The remaining sisters were thus prevented from seeing their mother, they didn’t know what was happening with her and they were heartbroken. Their mother was very upset and thought that her other daughters had abandoned her. This was an action that was definitely not in mother’s interests. Yet many elderly people are in this position with siblings abusing their powers under the LPA, when all they want to do is enjoy what time is left to them in peace.

Calls like this come in on a regular basis but the family upset and heartbreak that is caused can be largely prevented by planning ahead and working together as a family.

So what can be done by those who witness these awful things happening to friends and family, or, as in the case of the care home above, how not to inadvertently become part of the abuse?

Firstly, if you feel that an attorney is not acting in the best interests of the person they are acting for, you should report it to the Office of the Public Guardian. Here is the link  OPG’s safeguarding team.

The Court of Protection and Office of the Public Guardian (OPG) are part of the same process and their names are often used interchangeably. The simplest explanation is that the Court makes the decisions and the OPG handles the ongoing administration. The two bodies work together, but with separate defined roles.

The Public Guardian is authorised to investigate allegations of abuse by court appointed deputies and attorneys who are acting under a registered lasting/enduring power of attorney or court order. Anyone who has concerns about a deputy or attorney can report them to the OPG safeguarding team. They will carry out an investigation if there are grounds to suggest that the best interests of the person at risk are not being met.

The Mental Capacity Act 2005 is a law that protects vulnerable people over the age of 16 around decision-making. Every adult, whatever their disability, has the right to make their own decisions wherever possible. … People should always support a person to make their own decisions if they can.

Remember the Mental Capacity Act (MCA) is designed to protect and empower people who may lack the mental capacity to make their own decisions about their care and treatment. It applies to people aged 16 and over. … Examples of people who may lack capacity include those with dementia.

There are 5 key principles underpinning the Mental Capacity Act

1 A presumption of capacity – Every adult has the right to make his or her own decisions and must be assumed to have capacity to do so unless it is proved otherwise.

2 Individuals being supported to make their own decisions – a person must be given all practicable help before anyone treats them as not being able to make their own decisions.

3 Unwise decisions – People have the right to make decisions that others might regard as unwise or eccentric. You cannot treat someone as lacking capacity for this reason.

4 Best interests – Anything done for or on behalf of a person who lacks mental capacity must be done in their best interests.

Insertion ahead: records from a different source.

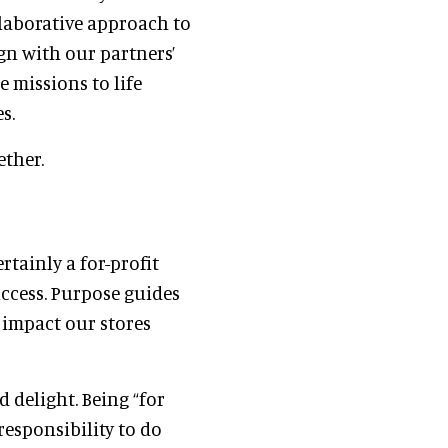
llaborative approach to
ign with our partners’
 missions to life
s.
ether.
rtainly a for-profit
uccess. Purpose guides
 impact our stores
d delight. Being “for
responsibility to do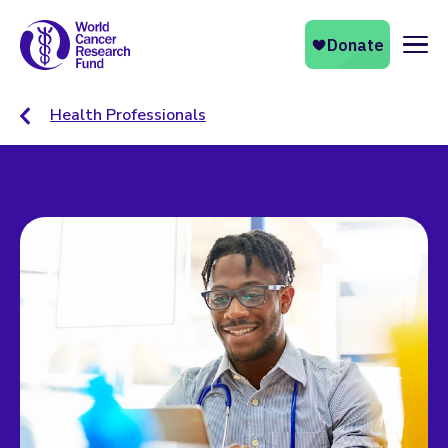
Naviga
Health Professionals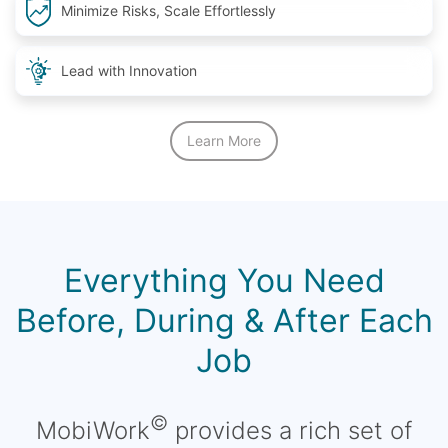
Minimize Risks, Scale Effortlessly
Lead with Innovation
Learn More
Everything You Need
Before, During & After Each
Job
©
MobiWork
provides a rich set of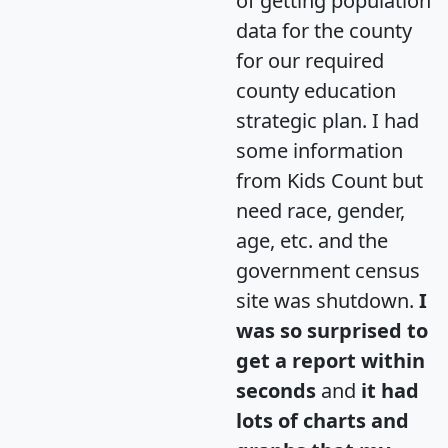
of getting population
data for the county
for our required
county education
strategic plan. I had
some information
from Kids Count but
need race, gender,
age, etc. and the
government census
site was shutdown.
I
was so surprised to
get a report within
seconds
and
it had
lots of charts and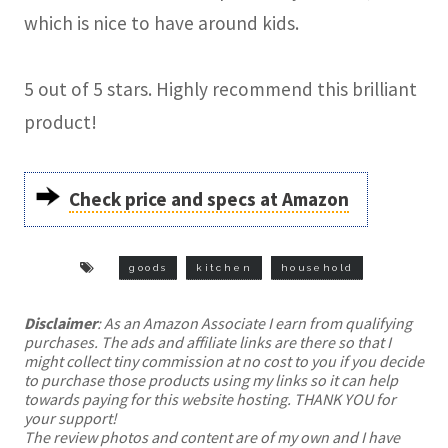
which is nice to have around kids.
5 out of 5 stars. Highly recommend this brilliant
product!
Check price and specs at Amazon
goods
kitchen
household
Disclaimer
: As an Amazon Associate I earn from qualifying
purchases. The ads and affiliate links are there so that I
might collect tiny commission at no cost to you if you decide
to purchase those products using my links so it can help
towards paying for this website hosting. THANK YOU for
your support!
The review photos and content are of my own and I have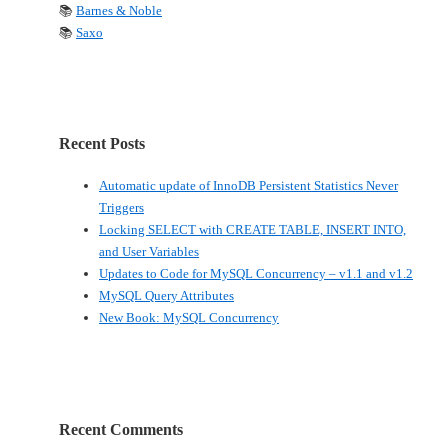
📚
Barnes & Noble
📚
Saxo
Recent Posts
Automatic update of InnoDB Persistent Statistics Never
Triggers
Locking SELECT with CREATE TABLE, INSERT INTO,
and User Variables
Updates to Code for MySQL Concurrency – v1.1 and v1.2
MySQL Query Attributes
New Book: MySQL Concurrency
Recent Comments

5 Less restrictive option – Someone making a decision or acting on behalf of a person who lacks capacity must consider whether it is possible to decide or act in a way that would interfere less with the person’s rights and freedoms of action, or whether there is a need to decide, or act at all. Any intervention should be weighed up in the particular circumstances of the case.

There is no doubt, that it is important to make decisions concerning your finances and welfare in good time when you are fit and well and there is no question about your legal capacity to make decisions. As well as others knowing that you have taken care of matters with the ones you have appointed knowing their duties, you will also gain the valuable protection available under the Office of the Public Guardian (OPG) that, should anything go awry, you will have the investigative arm of the OPG to ensure that you are safe from abuse.